:: What you need to do ::
Copy each line below that has "most".

:: Data ::
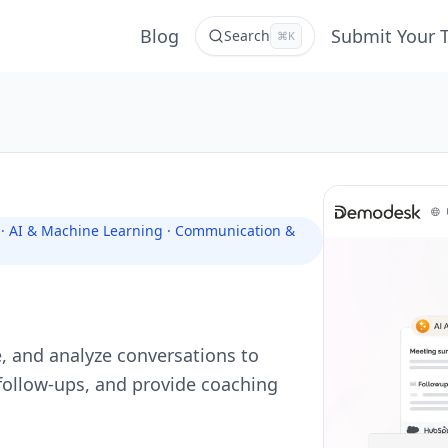
Blog
Submit Your 
Search
⌘K
s · AI & Machine Learning · Communication &
e, and analyze conversations to
ollow-ups, and provide coaching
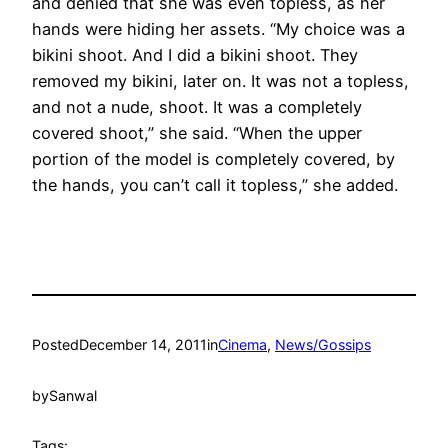
and denied that she was even topless, as her
hands were hiding her assets. “My choice was a
bikini shoot. And I did a bikini shoot. They
removed my bikini, later on. It was not a topless,
and not a nude, shoot. It was a completely
covered shoot,” she said. “When the upper
portion of the model is completely covered, by
the hands, you can’t call it topless,” she added.
Posted
December 14, 2011
in
Cinema
, 
News/Gossips
by
Sanwal
Tags:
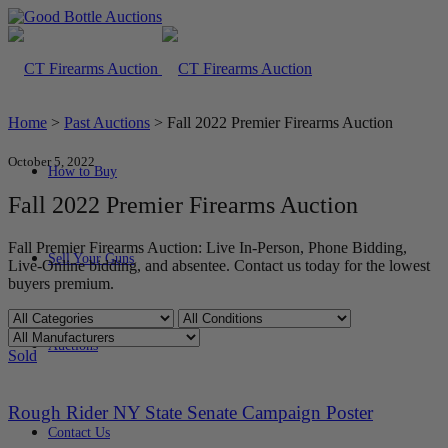
Home
>
Past Auctions
>
Fall 2022 Premier Firearms Auction
October 5, 2022
How to Buy
Fall 2022 Premier Firearms Auction
Fall Premier Firearms Auction: Live In-Person, Phone Bidding,
Sell Your Guns
Live-Online bidding, and absentee. Contact us today for the lowest
buyers premium.
Auctions
Sold
Rough Rider NY State Senate Campaign Poster
Contact Us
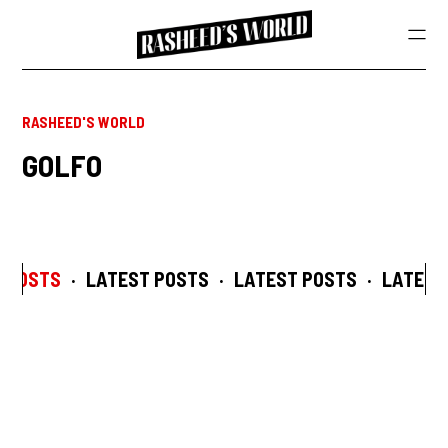
RASHEED'S WORLD
GOLFO
 POSTS
·
LATEST POSTS
·
LATEST POSTS
·
LATEST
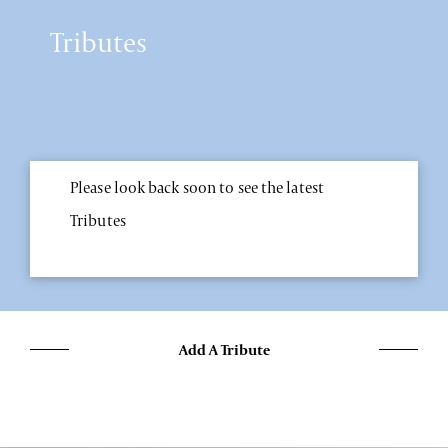
Tributes
Please look back soon to see the latest
Tributes
Add A Tribute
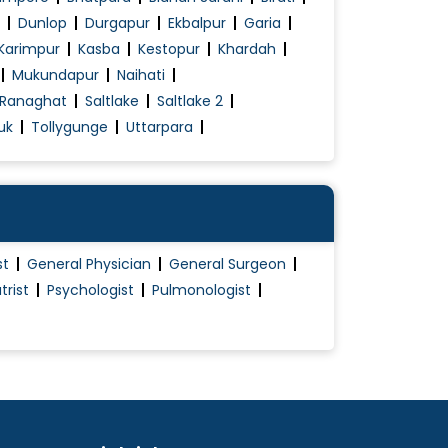
Dunlop
Durgapur
Ekbalpur
Garia
Karimpur
Kasba
Kestopur
Khardah
Mukundapur
Naihati
Ranaghat
Saltlake
Saltlake 2
uk
Tollygunge
Uttarpara
st
General Physician
General Surgeon
trist
Psychologist
Pulmonologist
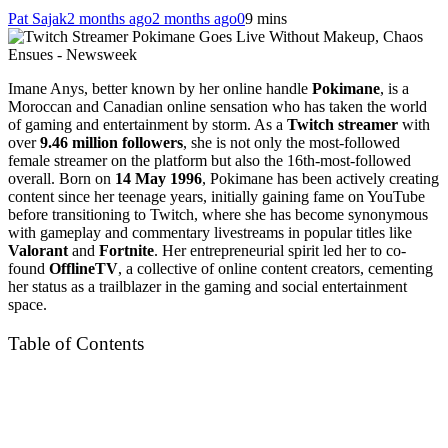
Pat Sajak
2 months ago
2 months ago
0
9 mins
Imane Anys, better known by her online handle
Pokimane
, is a
Moroccan and Canadian online sensation who has taken the world
of gaming and entertainment by storm. As a
Twitch streamer
with
over
9.46 million followers
, she is not only the most-followed
female streamer on the platform but also the 16th-most-followed
overall. Born on
14 May 1996
, Pokimane has been actively creating
content since her teenage years, initially gaining fame on YouTube
before transitioning to Twitch, where she has become synonymous
with gameplay and commentary livestreams in popular titles like
Valorant
and
Fortnite
. Her entrepreneurial spirit led her to co-
found
OfflineTV
, a collective of online content creators, cementing
her status as a trailblazer in the gaming and social entertainment
space.
Table of Contents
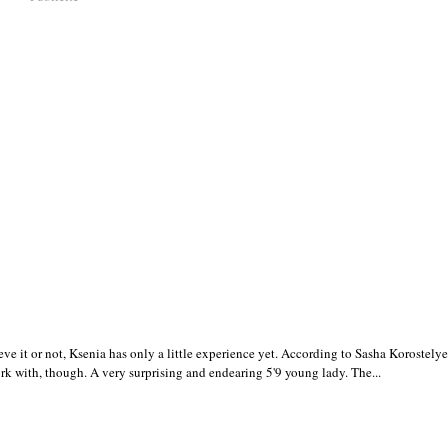
 it or not, Ksenia has only a little experience yet. According to Sasha Korostely
ork with, though. A very surprising and endearing 5'9 young lady. The...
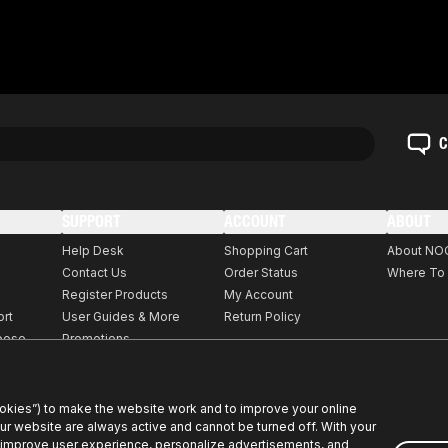
C
SUPPORT
ACCOUNT
ABOUT
Help Desk
Shopping Cart
About NO
Contact Us
Order Status
Where To
Register Products
My Account
ort
User Guides & More
Return Policy
rpose
Promotions
ookies”) to make the website work and to improve your online
our website are always active and cannot be turned off. With your
 improve user experience, personalize advertisements, and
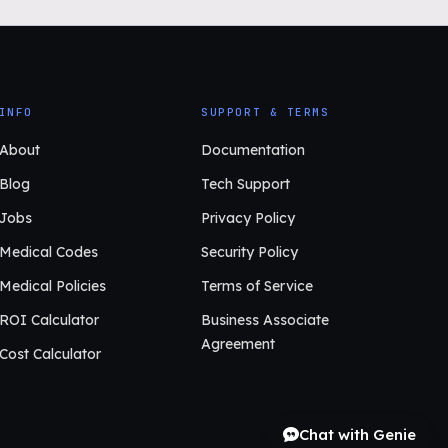
INFO
SUPPORT & TERMS
About
Documentation
Blog
Tech Support
Jobs
Privacy Policy
Medical Codes
Security Policy
Medical Policies
Terms of Service
ROI Calculator
Business Associate
Agreement
Cost Calculator
Chat with Genie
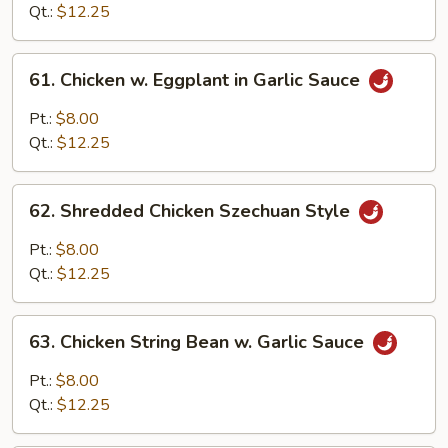
Sweet
Qt.:
$12.25
Ginger
Sauce
61.
61. Chicken w. Eggplant in Garlic Sauce
Chicken
w.
Pt.:
$8.00
Eggplant
Qt.:
$12.25
in
Garlic
62.
Sauce
62. Shredded Chicken Szechuan Style
Shredded
Chicken
Pt.:
$8.00
Szechuan
Qt.:
$12.25
Style
63.
63. Chicken String Bean w. Garlic Sauce
Chicken
String
Pt.:
$8.00
Bean
Qt.:
$12.25
w.
Garlic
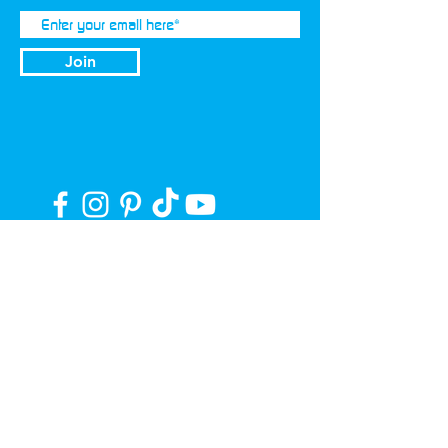
Join
Privacy Policy
Terms of Use
Our Story
Press
11 Stages of Purification
Become a Distributor/Retailer
© 2026 LEVEL® Ultra-Purified Water+ | All
Rights Reserved. | #LEVELUPDAILY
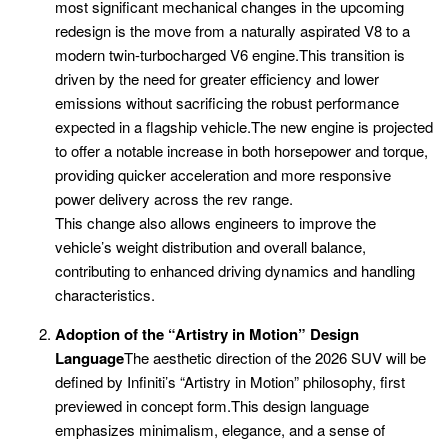
most significant mechanical changes in the upcoming
redesign is the move from a naturally aspirated V8 to a
modern twin-turbocharged V6 engine.This transition is
driven by the need for greater efficiency and lower
emissions without sacrificing the robust performance
expected in a flagship vehicle.The new engine is projected
to offer a notable increase in both horsepower and torque,
providing quicker acceleration and more responsive
power delivery across the rev range.
This change also allows engineers to improve the
vehicle’s weight distribution and overall balance,
contributing to enhanced driving dynamics and handling
characteristics.
Adoption of the “Artistry in Motion” Design
Language
The aesthetic direction of the 2026 SUV will be
defined by Infiniti’s “Artistry in Motion” philosophy, first
previewed in concept form.This design language
emphasizes minimalism, elegance, and a sense of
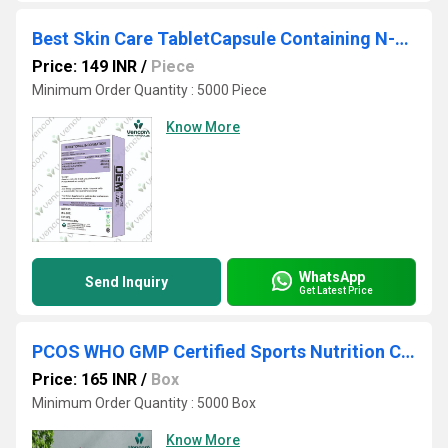
Best Skin Care TabletCapsule Containing N-Acetyl Cysteine Nutraceutical private Labelling
Price: 149 INR
/
Piece
Minimum Order Quantity : 5000 Piece
Know More
WhatsApp
Send Inquiry
Get Latest Price
PCOS WHO GMP Certified Sports Nutrition Contract Manufacturer & Exporter
Price: 165 INR
/
Box
Minimum Order Quantity : 5000 Box
Know More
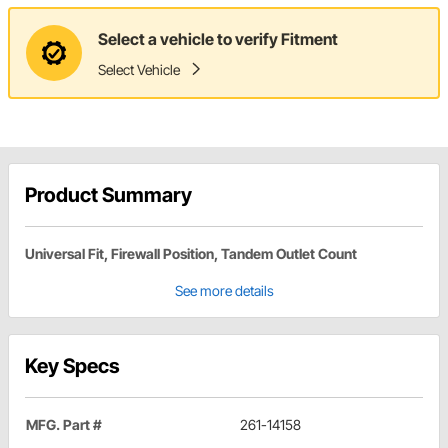
Select a vehicle to verify Fitment
Select Vehicle
Product Summary
Universal Fit, Firewall Position, Tandem Outlet Count
See more details
Key Specs
MFG. Part #
261-14158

:: Answer below ::
, she is not only the most-followed
female streamer on the platform but also the 16th-most-followed
most significant mechanical changes in the upcoming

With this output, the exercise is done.